The records that appear below are to be restated word for word.
** EXERCISE DATA follows **
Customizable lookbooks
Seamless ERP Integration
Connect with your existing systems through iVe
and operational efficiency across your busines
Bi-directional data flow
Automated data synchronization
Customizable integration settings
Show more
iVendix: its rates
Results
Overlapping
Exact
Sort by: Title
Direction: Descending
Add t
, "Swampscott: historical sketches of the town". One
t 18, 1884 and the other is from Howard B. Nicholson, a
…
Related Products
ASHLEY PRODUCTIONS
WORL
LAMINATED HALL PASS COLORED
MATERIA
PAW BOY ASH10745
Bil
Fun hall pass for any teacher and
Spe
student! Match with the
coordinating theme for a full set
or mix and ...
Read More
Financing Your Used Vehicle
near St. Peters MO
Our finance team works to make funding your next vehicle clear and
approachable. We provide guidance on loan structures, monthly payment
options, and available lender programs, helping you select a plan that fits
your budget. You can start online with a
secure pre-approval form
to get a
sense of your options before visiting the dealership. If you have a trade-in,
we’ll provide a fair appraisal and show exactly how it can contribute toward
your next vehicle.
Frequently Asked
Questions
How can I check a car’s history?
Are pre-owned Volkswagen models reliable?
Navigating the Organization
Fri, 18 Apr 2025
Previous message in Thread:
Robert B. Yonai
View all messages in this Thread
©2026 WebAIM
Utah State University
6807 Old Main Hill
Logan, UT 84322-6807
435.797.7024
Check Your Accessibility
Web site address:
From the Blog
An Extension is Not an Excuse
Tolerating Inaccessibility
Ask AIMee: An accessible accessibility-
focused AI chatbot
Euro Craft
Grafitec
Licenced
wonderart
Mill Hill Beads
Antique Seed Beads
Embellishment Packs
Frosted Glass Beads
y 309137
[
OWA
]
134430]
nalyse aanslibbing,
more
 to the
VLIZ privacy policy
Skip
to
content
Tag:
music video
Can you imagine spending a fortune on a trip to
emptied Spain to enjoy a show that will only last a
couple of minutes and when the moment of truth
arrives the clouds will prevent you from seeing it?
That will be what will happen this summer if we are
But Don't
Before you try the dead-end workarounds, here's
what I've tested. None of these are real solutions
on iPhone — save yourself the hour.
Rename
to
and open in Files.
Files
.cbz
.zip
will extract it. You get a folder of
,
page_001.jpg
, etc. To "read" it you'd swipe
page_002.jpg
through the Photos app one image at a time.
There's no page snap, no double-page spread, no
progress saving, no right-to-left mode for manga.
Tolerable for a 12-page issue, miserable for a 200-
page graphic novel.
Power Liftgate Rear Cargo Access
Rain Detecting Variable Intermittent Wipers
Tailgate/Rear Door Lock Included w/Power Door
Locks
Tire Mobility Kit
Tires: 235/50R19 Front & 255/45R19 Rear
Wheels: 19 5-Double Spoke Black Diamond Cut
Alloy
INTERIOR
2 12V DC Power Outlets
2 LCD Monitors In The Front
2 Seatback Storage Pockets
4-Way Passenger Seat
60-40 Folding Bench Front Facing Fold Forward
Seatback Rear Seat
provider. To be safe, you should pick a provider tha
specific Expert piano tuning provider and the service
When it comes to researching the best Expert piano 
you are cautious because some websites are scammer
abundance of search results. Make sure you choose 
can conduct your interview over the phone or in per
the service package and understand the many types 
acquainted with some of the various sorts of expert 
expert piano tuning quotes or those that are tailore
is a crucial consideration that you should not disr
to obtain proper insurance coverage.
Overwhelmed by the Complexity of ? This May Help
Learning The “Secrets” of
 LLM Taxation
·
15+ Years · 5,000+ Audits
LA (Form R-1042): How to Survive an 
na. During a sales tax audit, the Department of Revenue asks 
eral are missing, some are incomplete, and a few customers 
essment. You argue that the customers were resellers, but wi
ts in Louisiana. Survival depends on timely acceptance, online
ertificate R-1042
** End of EXERCISE DATA **
▶ **SOLUTION TO THE EXERCISE**:
Customizable lookbooks
Seamless ERP Integration
Connect with your existing systems through iVe
and operational efficiency across your busines
Bi-directional data flow
Automated data synchronization
Customizable integration settings
Show more
iVendix: its rates
Results
Overlapping
Exact
Sort by: Title
Direction: Descending
Add t
, "Swampscott: historical sketches of the town". One
t 18, 1884 and the other is from Howard B. Nicholson, a
…
Related Products
ASHLEY PRODUCTIONS
WORL
LAMINATED HALL PASS COLORED
MATERIA
PAW BOY ASH10745
Bil
Fun hall pass for any teacher and
Spe
student! Match with the
coordinating theme for a full set
or mix and ...
Read More
Financing Your Used Vehicle
near St. Peters MO
Our finance team works to make funding your next vehicle clear and
approachable. We provide guidance on loan structures, monthly payment
options, and available lender programs, helping you select a plan that fits
your budget. You can start online with a
secure pre-approval form
to get a
sense of your options before visiting the dealership. If you have a trade-in,
we’ll provide a fair appraisal and show exactly how it can contribute toward
your next vehicle.
Frequently Asked
Questions
How can I check a car’s history?
Are pre-owned Volkswagen models reliable?
Navigating the Organization
Fri, 18 Apr 2025
Previous message in Thread:
Robert B. Yonai
View all messages in this Thread
©2026 WebAIM
Utah State University
6807 Old Main Hill
Logan, UT 84322-6807
435.797.7024
Check Your Accessibility
Web site address:
From the Blog
An Extension is Not an Excuse
Tolerating Inaccessibility
Ask AIMee: An accessible accessibility-
focused AI chatbot
Euro Craft
Grafitec
Licenced
wonderart
Mill Hill Beads
Antique Seed Beads
Embellishment Packs
Frosted Glass Beads
y 309137
[
OWA
]
134430]
nalyse aanslibbing,
more
 to the
VLIZ privacy policy
Skip
to
content
Tag:
music video
Can you imagine spending a fortune on a trip to
emptied Spain to enjoy a show that will only last a
couple of minutes and when the moment of truth
arrives the clouds will prevent you from seeing it?
That will be what will happen this summer if we are
But Don't
Before you try the dead-end workarounds, here's
what I've tested. None of these are real solutions
on iPhone — save yourself the hour.
Rename
to
and open in Files.
Files
.cbz
.zip
will extract it. You get a folder of
,
page_001.jpg
, etc. To "read" it you'd swipe
page_002.jpg
through the Photos app one image at a time.
There's no page snap, no double-page spread, no
progress saving, no right-to-left mode for manga.
Tolerable for a 12-page issue, miserable for a 200-
page graphic novel.
Power Liftgate Rear Cargo Access
Rain Detecting Variable Intermittent Wipers
Tailgate/Rear Door Lock Included w/Power Door
Locks
Tire Mobility Kit
Tires: 235/50R19 Front & 255/45R19 Rear
Wheels: 19 5-Double Spoke Black Diamond Cut
Alloy
INTERIOR
2 12V DC Power Outlets
2 LCD Monitors In The Front
2 Seatback Storage Pockets
4-Way Passenger Seat
60-40 Folding Bench Front Facing Fold Forward
Seatback Rear Seat
provider. To be safe, you should pick a provider tha
specific Expert piano tuning provider and the service
When it comes to researching the best Expert piano 
you are cautious because some websites are scammer
abundance of search results. Make sure you choose 
can conduct your interview over the phone or in per
the service package and understand the many types 
acquainted with some of the various sorts of expert 
expert piano tuning quotes or those that are tailore
is a crucial consideration that you should not disr
to obtain proper insurance coverage.
Overwhelmed by the Complexity of ? This May Help
Learning The “Secrets” of
 LLM Taxation
·
15+ Years · 5,000+ Audits
LA (Form R-1042): How to Survive an 
na. During a sales tax audit, the Department of Revenue asks 
eral are missing, some are incomplete, and a few customers 
essment. You argue that the customers were resellers, but wi
ts in Louisiana. Survival depends on timely acceptance, online
ertificate R-1042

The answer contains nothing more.